**ACTIVITY:**
Tell how many lines in the listing below contain the word "butelek". Give only the number.

-------- EXERCISE DATA

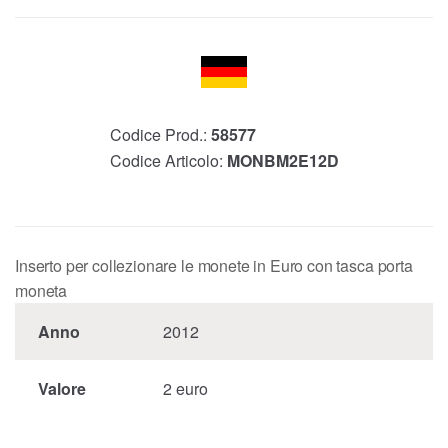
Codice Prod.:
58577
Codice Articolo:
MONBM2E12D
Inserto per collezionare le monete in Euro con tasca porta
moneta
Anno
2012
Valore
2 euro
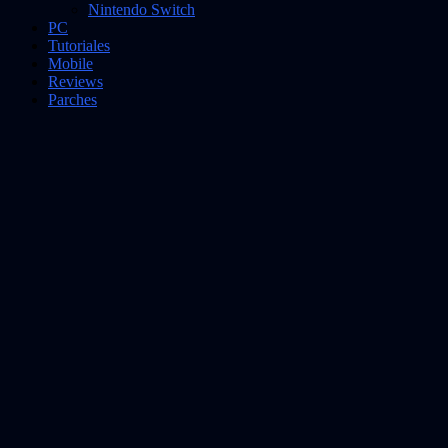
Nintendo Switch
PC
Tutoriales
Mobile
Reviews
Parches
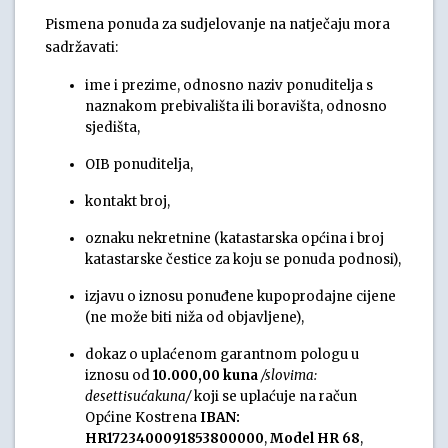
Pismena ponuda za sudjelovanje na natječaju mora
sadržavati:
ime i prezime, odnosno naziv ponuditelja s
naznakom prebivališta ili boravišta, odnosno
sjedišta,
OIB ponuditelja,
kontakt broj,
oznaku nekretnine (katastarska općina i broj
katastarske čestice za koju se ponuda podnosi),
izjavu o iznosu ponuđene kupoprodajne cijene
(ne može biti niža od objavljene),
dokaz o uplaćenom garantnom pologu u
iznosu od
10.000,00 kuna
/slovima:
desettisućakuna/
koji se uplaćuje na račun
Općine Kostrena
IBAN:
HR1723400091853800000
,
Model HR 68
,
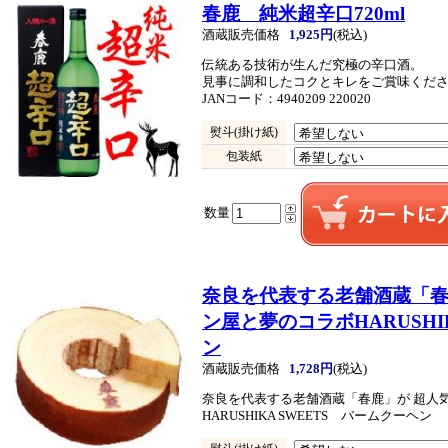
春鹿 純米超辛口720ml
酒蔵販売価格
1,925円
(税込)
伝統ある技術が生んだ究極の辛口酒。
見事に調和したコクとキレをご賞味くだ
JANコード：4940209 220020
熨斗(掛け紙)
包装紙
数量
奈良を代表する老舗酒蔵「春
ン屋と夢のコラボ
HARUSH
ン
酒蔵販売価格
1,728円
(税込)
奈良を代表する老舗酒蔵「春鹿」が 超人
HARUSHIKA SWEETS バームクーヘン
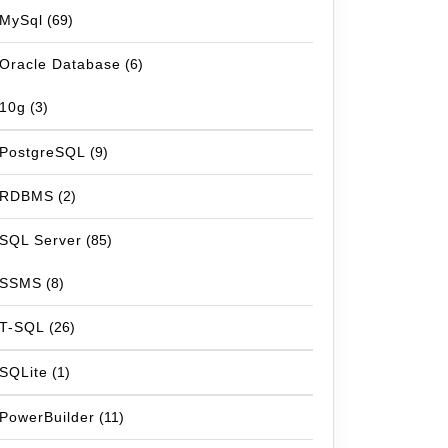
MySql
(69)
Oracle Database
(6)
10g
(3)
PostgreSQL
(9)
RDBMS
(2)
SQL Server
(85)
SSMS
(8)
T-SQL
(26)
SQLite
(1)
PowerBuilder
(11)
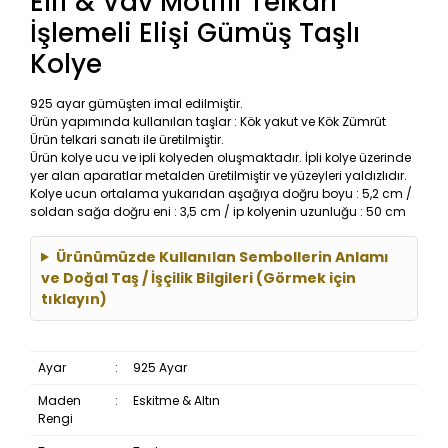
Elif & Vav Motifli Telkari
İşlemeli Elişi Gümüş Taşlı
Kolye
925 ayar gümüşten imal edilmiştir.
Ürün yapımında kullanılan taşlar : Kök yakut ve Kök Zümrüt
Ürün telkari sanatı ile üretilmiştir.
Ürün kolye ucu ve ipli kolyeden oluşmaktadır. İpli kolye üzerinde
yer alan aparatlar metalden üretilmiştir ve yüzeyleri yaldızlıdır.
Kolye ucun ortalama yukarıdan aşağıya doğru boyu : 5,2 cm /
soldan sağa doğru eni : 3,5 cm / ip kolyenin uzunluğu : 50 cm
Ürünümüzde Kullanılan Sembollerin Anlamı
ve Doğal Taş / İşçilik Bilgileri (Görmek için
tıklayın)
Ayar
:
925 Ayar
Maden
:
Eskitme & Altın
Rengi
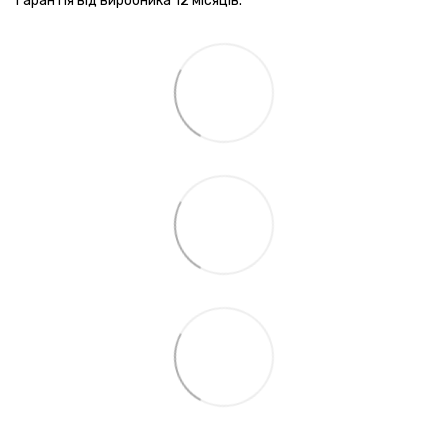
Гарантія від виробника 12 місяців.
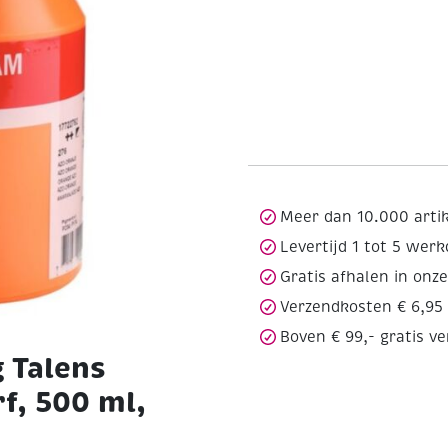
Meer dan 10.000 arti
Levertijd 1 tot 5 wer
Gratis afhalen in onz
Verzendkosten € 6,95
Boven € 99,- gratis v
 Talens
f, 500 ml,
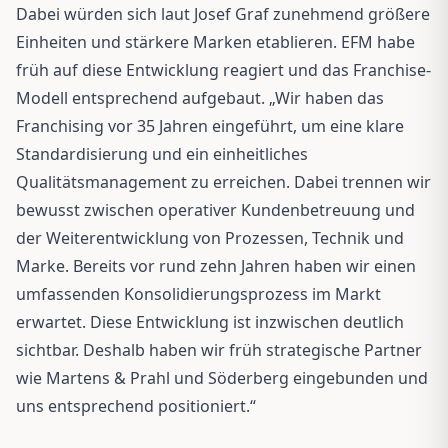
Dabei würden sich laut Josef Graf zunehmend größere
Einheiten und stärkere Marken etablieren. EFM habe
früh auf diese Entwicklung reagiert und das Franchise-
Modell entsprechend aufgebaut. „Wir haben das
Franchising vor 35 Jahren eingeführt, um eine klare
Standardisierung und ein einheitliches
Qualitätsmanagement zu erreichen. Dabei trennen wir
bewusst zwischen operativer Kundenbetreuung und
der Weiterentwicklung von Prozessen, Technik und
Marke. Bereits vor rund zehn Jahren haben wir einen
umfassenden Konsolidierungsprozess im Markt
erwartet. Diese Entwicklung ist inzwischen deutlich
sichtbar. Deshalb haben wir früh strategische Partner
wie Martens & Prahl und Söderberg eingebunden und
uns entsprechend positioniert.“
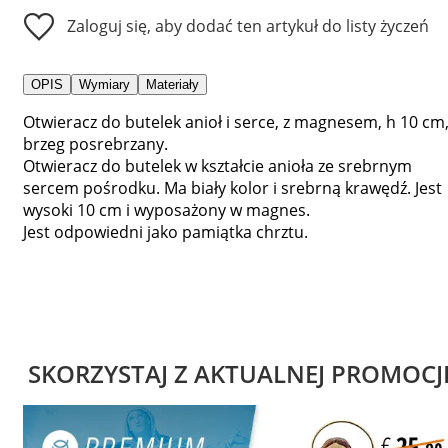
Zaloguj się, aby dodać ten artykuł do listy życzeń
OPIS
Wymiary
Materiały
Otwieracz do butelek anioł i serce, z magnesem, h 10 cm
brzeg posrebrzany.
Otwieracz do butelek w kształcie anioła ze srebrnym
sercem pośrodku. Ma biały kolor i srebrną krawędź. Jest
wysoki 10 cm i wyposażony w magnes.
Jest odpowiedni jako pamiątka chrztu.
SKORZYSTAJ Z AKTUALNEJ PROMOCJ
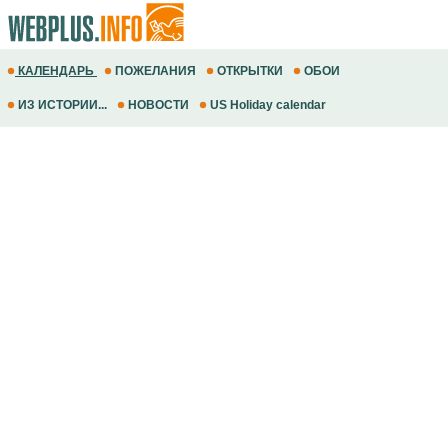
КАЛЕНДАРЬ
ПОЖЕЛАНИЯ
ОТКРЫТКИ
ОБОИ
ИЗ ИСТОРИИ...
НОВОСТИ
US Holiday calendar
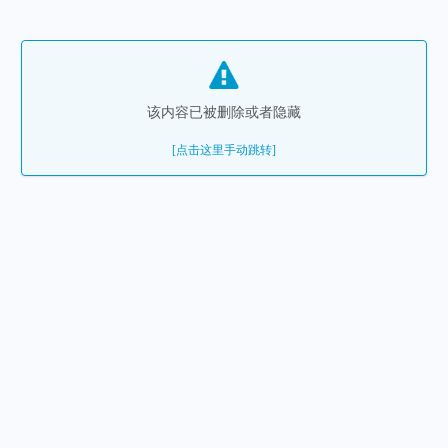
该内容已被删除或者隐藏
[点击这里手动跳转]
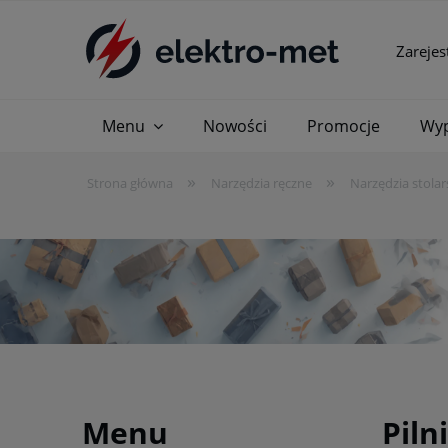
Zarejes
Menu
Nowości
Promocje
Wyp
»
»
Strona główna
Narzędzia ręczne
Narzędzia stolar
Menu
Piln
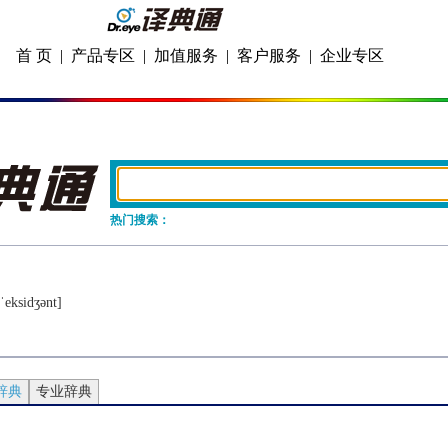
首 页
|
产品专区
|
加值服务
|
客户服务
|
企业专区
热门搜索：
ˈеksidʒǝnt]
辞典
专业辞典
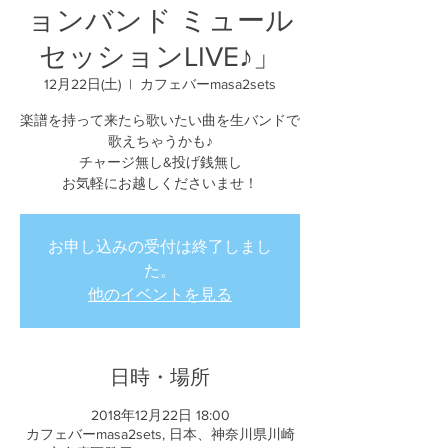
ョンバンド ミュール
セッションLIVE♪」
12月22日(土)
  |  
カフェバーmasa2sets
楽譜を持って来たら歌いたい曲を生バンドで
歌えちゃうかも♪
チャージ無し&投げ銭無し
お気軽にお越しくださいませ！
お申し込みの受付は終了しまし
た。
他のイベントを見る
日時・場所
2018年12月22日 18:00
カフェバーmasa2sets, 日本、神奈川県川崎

----------------

**ANSWER BOX:**
2